Description
14C-Urea (or Pytest; 14C-Urea breath test) is a qualitative and non-invasive method for the diagnosis of Helicobacter pylori. It consists of 14C-labeled urea absorbed on sugar pellets. This not an imaging technology, but a simple biological radioactive diagnostic tool.
Clinical applications
14C-Pytest is a diagnostic procedure used to identify infections by Helicobacter pylori, a spiral bacterium implicated in gastritis, gastric ulcer and peptic ulcer that has the property to convert urea in carbon dioxide and ammonia. It is applied as a breath test. The radioactive substance is supplied in a capsule swallowed by the patient. If gastric urease from Helicobacter pylori is present, urea is split to form CO2 (carbon dioxide which is produce hence in its radioactive form) and NH3 (ammonia). A breath sample taken ten minutes after ingestion allows the measurement of it content in 14C-CO2 by analysis in a liquid scintillation counter. Content is directly proportional to the infection.
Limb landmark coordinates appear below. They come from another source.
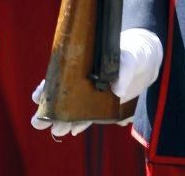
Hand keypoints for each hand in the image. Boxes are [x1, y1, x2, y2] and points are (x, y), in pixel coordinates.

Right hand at [30, 28, 162, 135]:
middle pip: (64, 96)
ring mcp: (94, 93)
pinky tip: (73, 130)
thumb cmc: (133, 53)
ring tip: (55, 131)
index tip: (37, 97)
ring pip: (74, 109)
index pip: (61, 76)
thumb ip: (123, 72)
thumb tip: (117, 90)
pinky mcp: (104, 105)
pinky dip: (81, 123)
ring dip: (64, 120)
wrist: (146, 61)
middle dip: (50, 110)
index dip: (48, 87)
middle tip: (38, 123)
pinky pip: (89, 115)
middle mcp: (86, 80)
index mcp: (84, 64)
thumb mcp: (129, 58)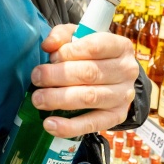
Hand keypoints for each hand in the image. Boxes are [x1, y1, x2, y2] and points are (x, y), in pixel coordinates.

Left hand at [31, 23, 138, 137]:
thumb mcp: (80, 40)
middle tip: (36, 78)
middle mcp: (126, 71)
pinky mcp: (115, 118)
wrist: (115, 84)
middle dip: (57, 76)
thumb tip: (48, 45)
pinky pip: (90, 124)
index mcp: (120, 47)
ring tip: (38, 99)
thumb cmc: (93, 58)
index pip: (95, 47)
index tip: (51, 57)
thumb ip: (63, 36)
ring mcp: (123, 96)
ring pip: (88, 98)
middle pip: (89, 73)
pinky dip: (68, 127)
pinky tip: (49, 124)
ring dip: (58, 99)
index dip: (69, 52)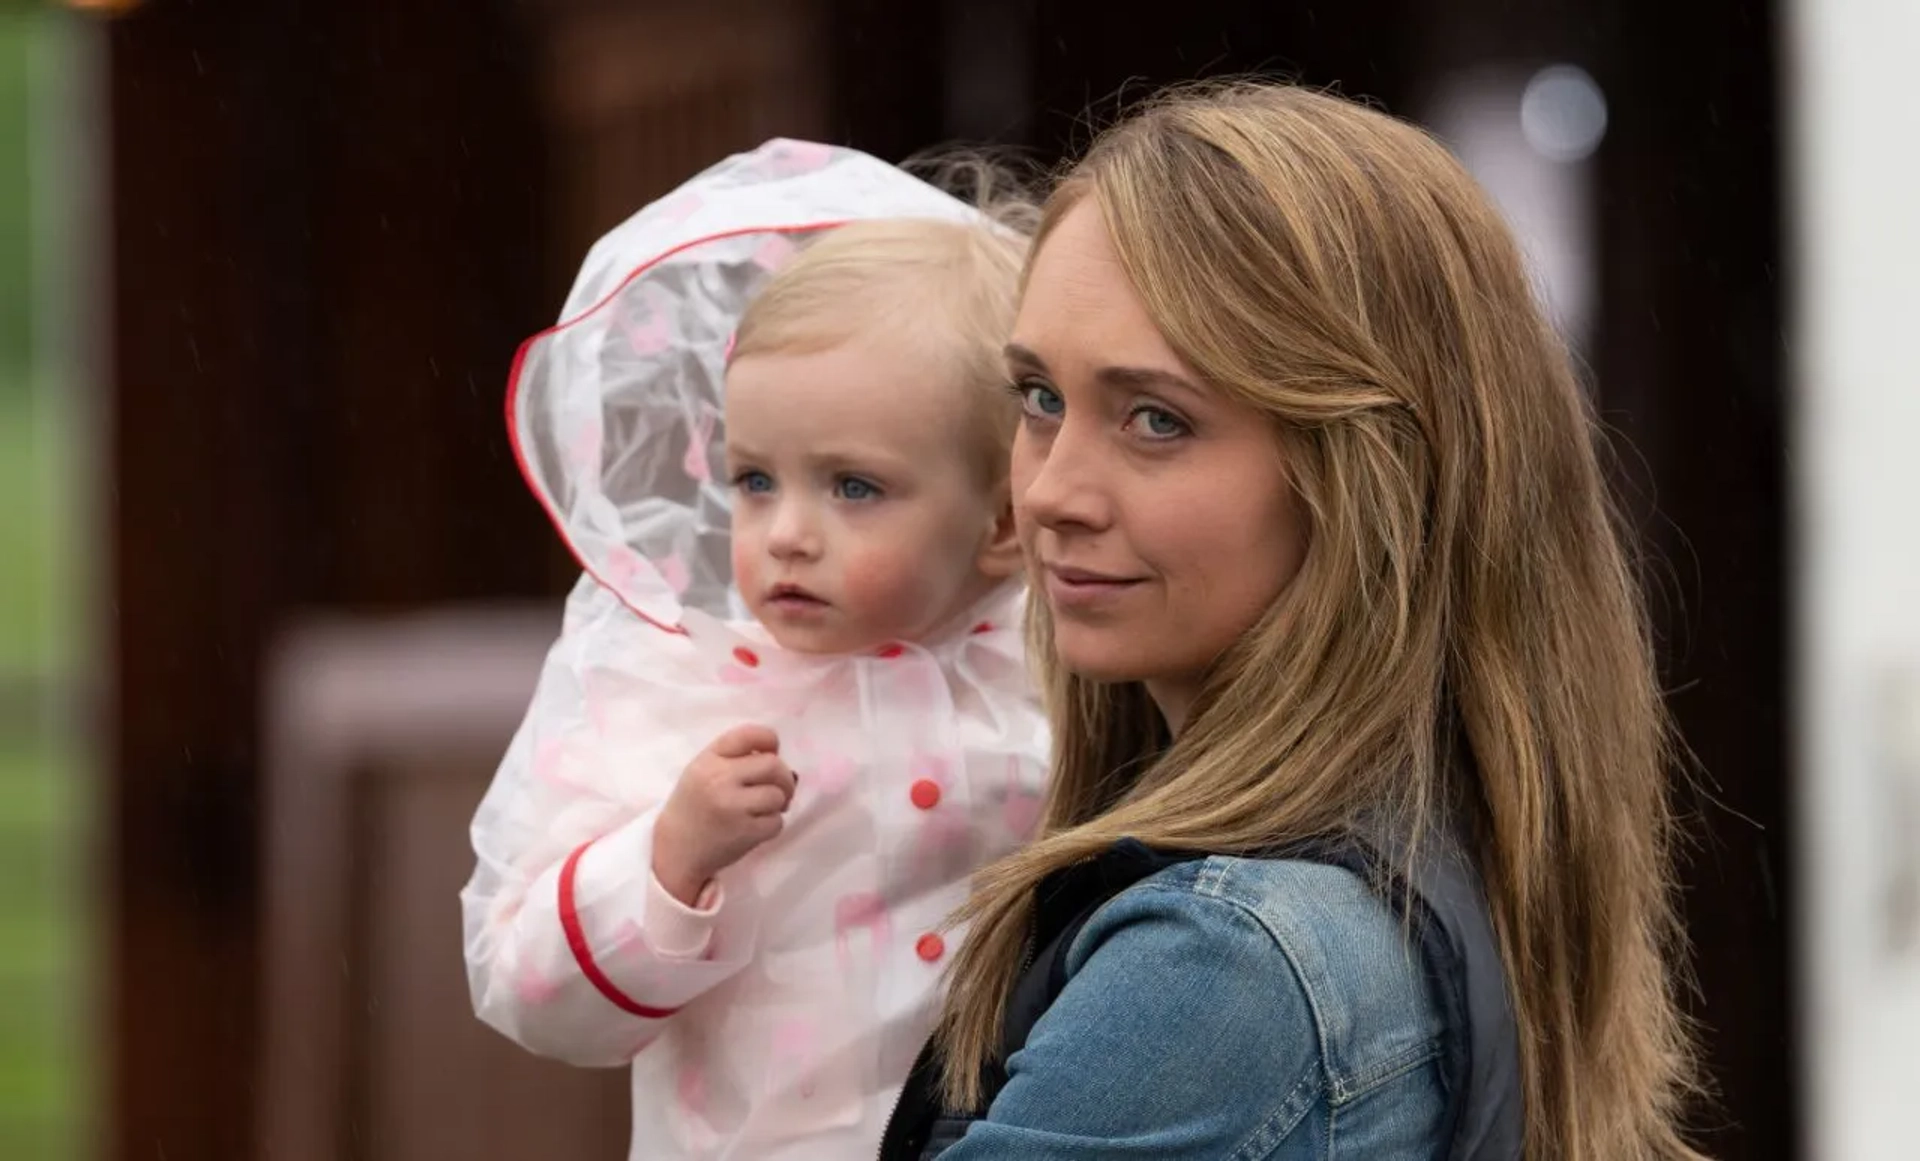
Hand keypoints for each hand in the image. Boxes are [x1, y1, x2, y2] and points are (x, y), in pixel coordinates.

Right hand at [653, 724, 795, 905]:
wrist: (676, 848)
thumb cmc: (694, 805)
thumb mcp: (703, 769)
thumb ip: (734, 755)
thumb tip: (777, 753)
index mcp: (709, 760)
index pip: (749, 734)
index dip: (769, 740)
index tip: (772, 752)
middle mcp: (719, 779)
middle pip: (773, 765)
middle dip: (784, 777)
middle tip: (780, 788)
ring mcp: (733, 807)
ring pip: (778, 795)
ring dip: (779, 804)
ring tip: (763, 810)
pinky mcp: (744, 833)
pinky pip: (776, 822)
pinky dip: (772, 825)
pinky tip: (756, 827)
Dose per patient is in the range of 1 µCi.
Availability
This product is readily available from Avanos Medical, Inc (formerly Halyard Health, Inc.).
Competition
Urea labeled with non-radioactive Carbon-13 (13C-Urea) allows obtaining the same information, but needs access to a mass spectrometry device instead of a scintillation counter. Helibacter pylori can also be detected by the ‘rapid urease test’ (Campylobacter- like organism test – CLO-test) that is performed at the same time of gastroscopy.
Comments
14C-Pytest can definitely not be considered as a nuclear medicine test, but it is the most used radioactive test in which a radioactive substance is provided to a patient without the aim to generate an image or to cure. As the handling of radioactive substances needs a certain expertise and environment, nuclear medicine departments can be asked to handle these patients. However, Urea breath test is not a nuclear medicine procedure and must be considered only as a biological test. Let us also mention here Radio-Immuno Assays (RIA) in which liquid, cell or tissue samples are tested ex-vivo with radioactive reagents mainly based on 3H, 125I or 32P. In this type of tests, the patient never enters in contact with radioactivity or the radioactive substances. RIA is out of the scope of this report and definitely does not belong to the Nuclear Medicine field.